Ecological Intelligence

Ecological Intelligence

28 July, 2011
Daniel Goleman’s new book
Exploring the compassionate consumption trend

Ecological Intelligence, by Daniel Goleman, attempts to make a the connection for the reader between how much we know about what we buy and how it impacts the planet. It examines and explains how green buzzwords have power to influence consumers. Goleman describes how some of these buzzwords may mean very little indeed, unless backed up with transparent access to information on practices and processes. The title of the first chapter sums it up eloquently - "Green is a Mirage”.
Goleman uses telling case studies of how consumer behaviour relays current perceptions. In one case, he writes of a study of the effect of labels such as ‘produced with fair labour standards’ on towels. When the towels with and without the label were priced evenly, they sold slightly more of the 'ethically' labelled. However when the price of the 'ethically' labelled was substantially higher than the alternative, far more of the labelled ones were sold! Goleman speculates that consumer perception is that eco and ethical labels that cost more are seen to be creditable. However, Goleman also brings forward a case study showing the exact opposite case in working-class Detroit. In this case, hardware supplies labelled with eco friendly labels sold evenly compared to those without labels if evenly priced, but sales of the ones with the label dropped substantially if they cost even one cent more. Goleman then goes into more detail, breaking down consumer profiles and categories. Another thought provoking case study in chapter 15 gives readers a moral dilemma - is it wrong to buy paper from a Forest Stewardship Council certified company, if another branch of the same company actively clear cuts rainforests in Indonesia?

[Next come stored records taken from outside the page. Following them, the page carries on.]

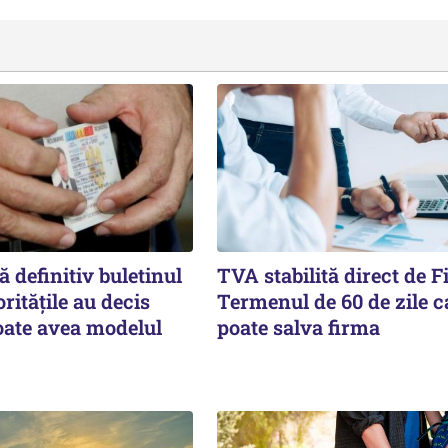
 definitiv buletinul
TVA stabilită direct de F
ritățile au decis
Termenul de 60 de zile c
oate avea modelul
poate salva firma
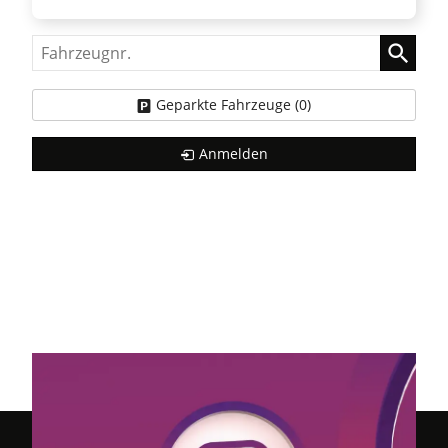
Fahrzeugnr.
Geparkte Fahrzeuge (
0
)
Anmelden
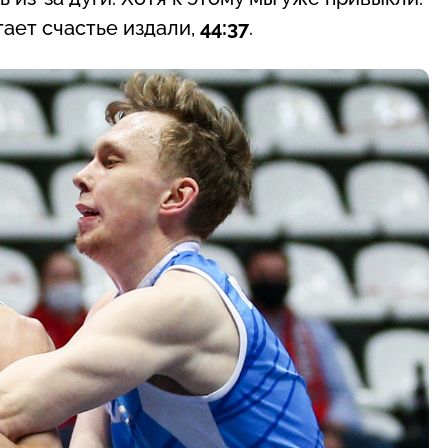
ает счастье издали,
44:37
.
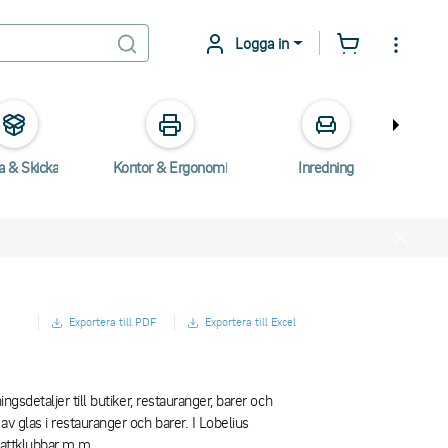
Logga in
a & Skicka
Kontor & Ergonomi
Inredning
E
Exportera till PDF
Exportera till Excel
gsdetaljer till butiker, restauranger, barer och
v glas i restauranger och barer. I Lobelius
 nattklubbar m.m.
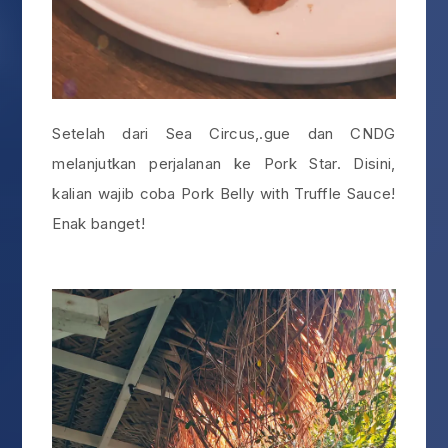
Setelah dari Sea Circus,.gue dan CNDG
melanjutkan perjalanan ke Pork Star. Disini,
kalian wajib coba Pork Belly with Truffle Sauce!
Enak banget!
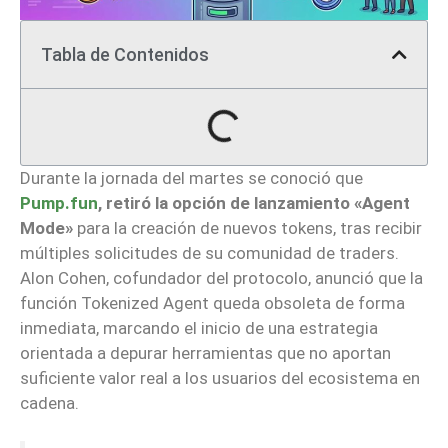
Tabla de Contenidos
Durante la jornada del martes se conoció que
Pump.fun
, retiró la opción de lanzamiento «Agent
Mode»
para la creación de nuevos tokens, tras recibir
múltiples solicitudes de su comunidad de traders.
Alon Cohen, cofundador del protocolo, anunció que la
función Tokenized Agent queda obsoleta de forma
inmediata, marcando el inicio de una estrategia
orientada a depurar herramientas que no aportan
suficiente valor real a los usuarios del ecosistema en
cadena.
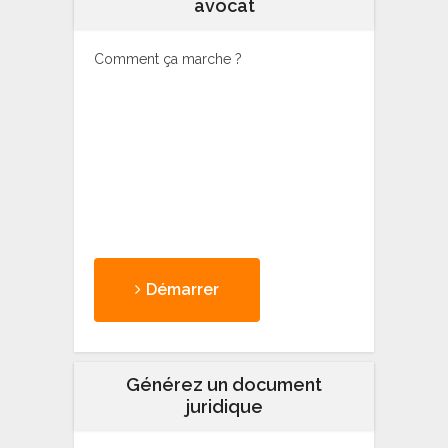
avocat
Comment ça marche ?
Démarrer
Générez un document
juridique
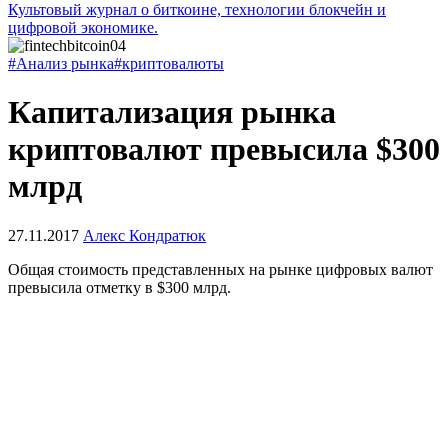
Культовый журнал о биткоине, технологии блокчейн и
цифровой экономике.
#Анализ рынка
#криптовалюты
Капитализация рынка
криптовалют превысила $300
млрд
27.11.2017
Алекс Кондратюк
Общая стоимость представленных на рынке цифровых валют
превысила отметку в $300 млрд.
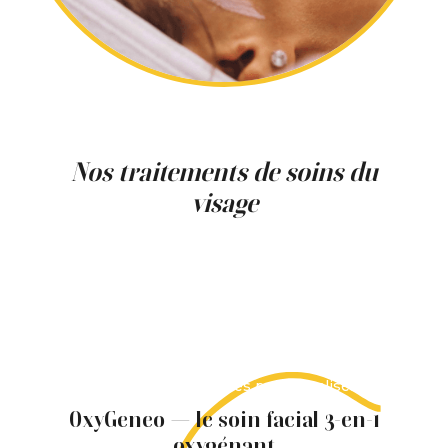
Nos traitements de soins du
visage
La Clinique Main d’Or propose plusieurs soins
du visage professionnels à Montréal. Chaque
traitement cible des préoccupations
spécifiques de la peau et peut être adapté en
fonction de vos objectifs esthétiques. Les
technologies utilisées visent à améliorer
l’hydratation, la texture et l’éclat de la peau
grâce à des protocoles personnalisés.
OxyGeneo — le soin facial 3-en-1
oxygénant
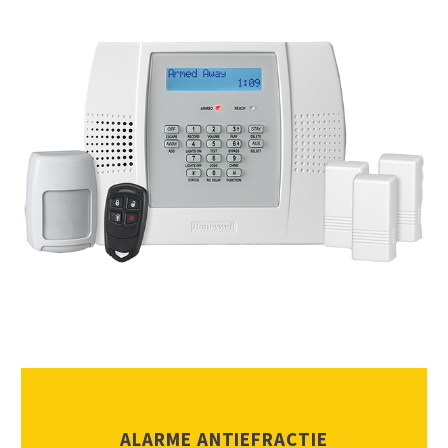
ALARME ANTIEFRACTIE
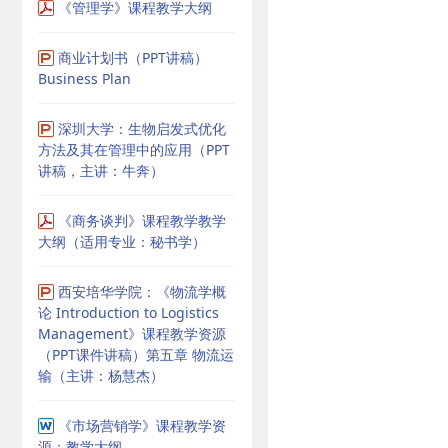
《管理学》课程教学大纲
商业计划书（PPT讲稿）
Business Plan
深圳大学：生物启发式优化
方法及其在管理中的应用（PPT
讲稿，主讲：牛奔）
《商务谈判》课程教学教学
大纲（适用专业：秘书学）
西安培华学院：《物流学概
论 Introduction to Logistics
Management》课程教学资源
（PPT课件讲稿）第五章 物流运
输（主讲：杨慧杰）
《市场营销学》课程教学资
源：教学大纲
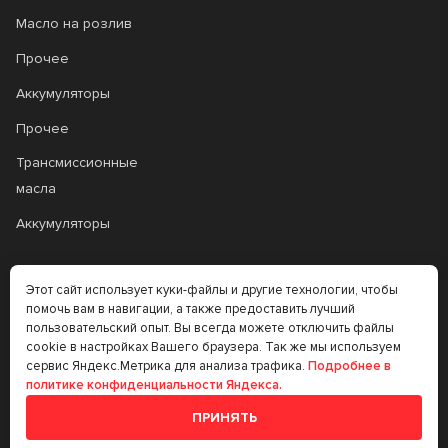
Масло на розлив
Прочее
Аккумуляторы
Прочее
Трансмиссионные
масла
Аккумуляторы
+7 (383) 335-77-99
Этот сайт использует куки-файлы и другие технологии, чтобы
помочь вам в навигации, а также предоставить лучший
rtt@m-masel.ru
пользовательский опыт. Вы всегда можете отключить файлы
cookie в настройках Вашего браузера. Так же мы используем
сервис Яндекс.Метрика для анализа трафика.
Подробнее в
© 2020-2026
политике конфиденциальности Яндекса.
ПРИНЯТЬ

Goleman argues that capitalism drives companies to increase profits, while the common good is not a priority to business until consumers demand it. The message of this book is that if consumers are empowered with information through radical transparency, corporations will be forced to become more moral in their business practices. Information on business practices, products and production methods will lead consumers to be able to shop compassionately. For any business planning for the future, Ecological Intelligence is a great introduction to trends that are influencing today’s consumers and will be increasingly doing so into the future.